La star brésilienne approche du terme de son contrat avec Santos. La presse sud-américaine évoque un retour aux sources vers un géant continental, loin des espoirs du Mondial 2026.
Neymar titube. Après des années de turbulences, d'aventures mal orientées et de blessures qui ont grumelé son prestige, le Brésilien voit enfin une porte de sortie s'ouvrir à Santos. Son contrat expire bientôt, et les rumeurs s'accélèrent comme des balles qui n'auraient plus besoin de pied pour traverser le terrain. La question n'est plus « où jouer » mais « peut-on encore joueur ».
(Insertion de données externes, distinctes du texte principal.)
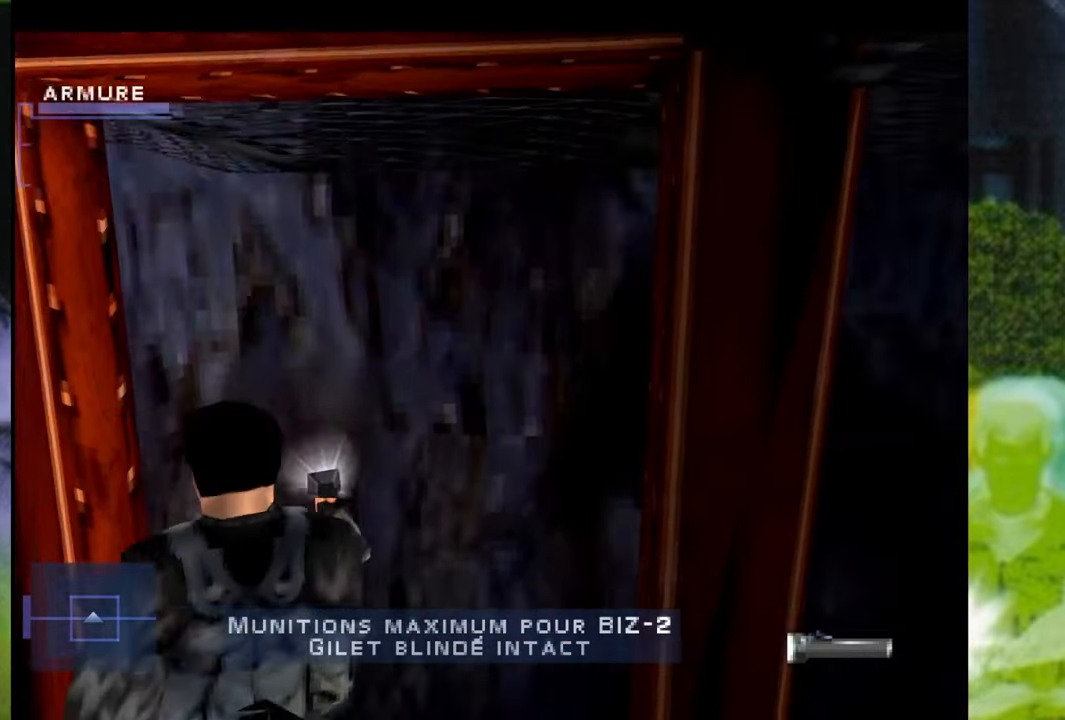
{"buttons": [], "left_stick": "center", "right_stick": "center", "events": [[83, "Y", "down"], [183, "Y", "up"], [300, "Y", "down"], [417, "Y", "up"]]}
Un géant continental en embuscade
Les échos venus de São Paulo, de Rio, de Buenos Aires disent la même chose : un club légendaire du continent surveille la situation. Pas un nom qui fait rêver par la Coupe du Monde — celle-ci s'éloigne déjà pour le garçon de 32 ans — mais une institution qui pourrait le ramener quelque part qui ressemble à du foot authentique. Loin des contrats stratosphériques d'Arabie, loin des promesses non tenues, loin de ce rôle de star déclinante qu'il traîne depuis son départ de Santos en 2009.
Neymar a brûlé beaucoup de cartouches. Paris Saint-Germain d'abord, où les 222 millions d'euros investis en 2017 ont fini par décevoir même les plus optimistes. Barcelone avant ça, où il a vécu ses heures de vraie gloire. Le Brésil ensuite, où les attentes nationales pèsent toujours comme une enclume. Et puis cette parenthèse saoudienne, Al-Hilal, qui l'a mangé vivant en quelques mois : 4 matchs seulement, zéro but, une blessure qui a conclu prématurément l'aventure du désert.
Son retour à Santos en 2023 devait sentir le sauvetage. Ça a senti le naufrage. Doucement d'abord, puis inexorablement. Quatorze buts en deux saisons avec le club où tout a commencé — celui qui lui a donné sa première vraie chance — c'est évidemment moins que suffisant pour un joueur de sa réputation. Moins que suffisant pour justifier les salaires colossaux qu'on continue à lui verser. Moins que suffisant pour croire encore à un renouveau.
Vers une dernière danse sud-américaine
Mais Neymar ne disparaît jamais sans traîner derrière lui un dernier acte. Un ultime rebondissement. C'est dans sa nature d'extraverti mégalomane qu'on ne peut pas entièrement mépriser. Donc oui, un géant sud-américain le guette. Pas pour le Mondial 2026 — la Seleção a probablement d'autres priorités que de parier sur un homme qui a raté la Coupe du Monde 2018 puis gâché celle de 2022. Mais pour continuer de exister médiatiquement, pour capter l'attention des supporters, pour transformer une fin de carrière en spectacle encore rentable.
C'est presque cynique, mais c'est la réalité du mercato continental. Les clubs ne sont plus que des fournisseurs de rêves visuels, et Neymar reste un vendeur de rêves. Même endommagé. Même moins rapide. Même moins décisif.
La presse sud-américaine ne révèle pas encore le nom de ce club presenti. Mais les candidats ne manquent pas : Flamengo, Grêmio, Corinthians, même les gros chevaux du continent. Chacun voudrait transformer cette signature en galvanisation émotionnelle. Chacun espère que Neymar, enfin chez lui, retrouverait ne serait-ce qu'une ombre de ses capacités anciennes. Trente pour cent du vrai Neymar d'il y a huit ans, c'est encore suffisant pour faire la différence en Libertadores.
- 222 millions d'euros : le montant du transfert au PSG en 2017, record mondial de l'époque
- 14 buts en 49 matchs avec Santos depuis son retour en 2023
- 4 matchs seulement disputés à Al-Hilal avant blessure grave
- 39 sélections sans titre majeur avec le Brésil depuis 2016
L'équation est simple : Santos ne peut plus le payer dignement. Le marché européen l'a craché. L'Arabie a fermé sa porte. Il reste donc cette traversée du désert subtropical où Neymar pourrait au moins garder les murs chauds et le public nostalgique. Ce n'est pas une renaissance. C'est une survie. Et même ça, désormais, c'est une victoire.